Microfinance bad loans drop ease pressure on MFIs

Reduction in non-performing loans (NPLs), loans in which the borrower is not repaying the interest, for microfinance sector has eased pressure, bolstering the sector’s profitability and liquidity.

The Reserve Bank of Malawi (RBM) December 2018 Financial Stability Report shows that the sector recorded an improvement in the levels of bad loans for both deposit-taking and non-deposit taking while liquidity for the entire sector remained satisfactory compared to a previous survey.

The RBM data show that bad loans for deposit-taking institutions decreased to K436.3 million as at December 2018 from K545.9 million as at June 2018.

As a percentage of gross loans, bad loans decreased to 4.7 percent as at December 2018 from 6.1 percent in June 2018, which is below the five percent acceptable benchmark for the sub-sector.

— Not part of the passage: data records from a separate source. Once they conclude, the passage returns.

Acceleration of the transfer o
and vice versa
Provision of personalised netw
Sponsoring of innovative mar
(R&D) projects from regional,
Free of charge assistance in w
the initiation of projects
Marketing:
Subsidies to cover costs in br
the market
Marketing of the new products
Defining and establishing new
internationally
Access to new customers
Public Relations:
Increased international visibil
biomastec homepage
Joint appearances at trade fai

Over the years, bad loans have become risky for the microfinance sector, with institutions under the sector highlighting that they have been facing challenges to recover from the toxic loans.

An earlier study conducted by RBM in June last year indicated that bad loans in the sector were high in the period largely due to the decrease in gross loans.

But in the review period, the sector has registered satisfactory capital levels for deposit-taking which were recorded above the minimum regulatory capital requirement of K250 million.

Total equity for deposit taking microfinance stood at K3.8 billion as at December 2018 from K3.7 billion in June 2018.

Reads the report: “Tier one and total capital ratios for deposit taking microfinance rose to 22 percent and 32.4 percent in December 2018 from 20.1 percent and 30.1 percent as at June 2018, respectively. The ratios were above the recommended regulatory benchmarks of 10 and 15 percent, respectively.”

On the other hand, the deposit-taking sub-sector recorded a profit of K387.6 million as at December 2018 compared to K113.4 million in December 2017 on account of an increase in interest income from loans as well as decrease in interest expenses following a drop in time deposits.

Malawi Microfinance Network board chairperson Corrie Mulder on Thursday confirmed the development, saying it has helped to improve the performance of the sector.

He said: “We have always strived to keep NPLs to a minimal and the figures are a reflection of our efforts. This is a good development and we intend to continue keeping NPLs to a minimum.”

Mulder said in the just- ended year, performance of Savings and Credit Cooperatives (Saccos) has been good with almost all of them posting profits which are better than the previous year.

Meanwhile, RBM governor Dalitso Kabambe said the central bank will continue to work closely with MFIs to create a mutual understanding and manage expectations of the financial sector.

 In his commentary on the performance of the sector, he said: “The levels of NPLs are expected to moderate further with the expected continued improvement in the macroeconomic environment.”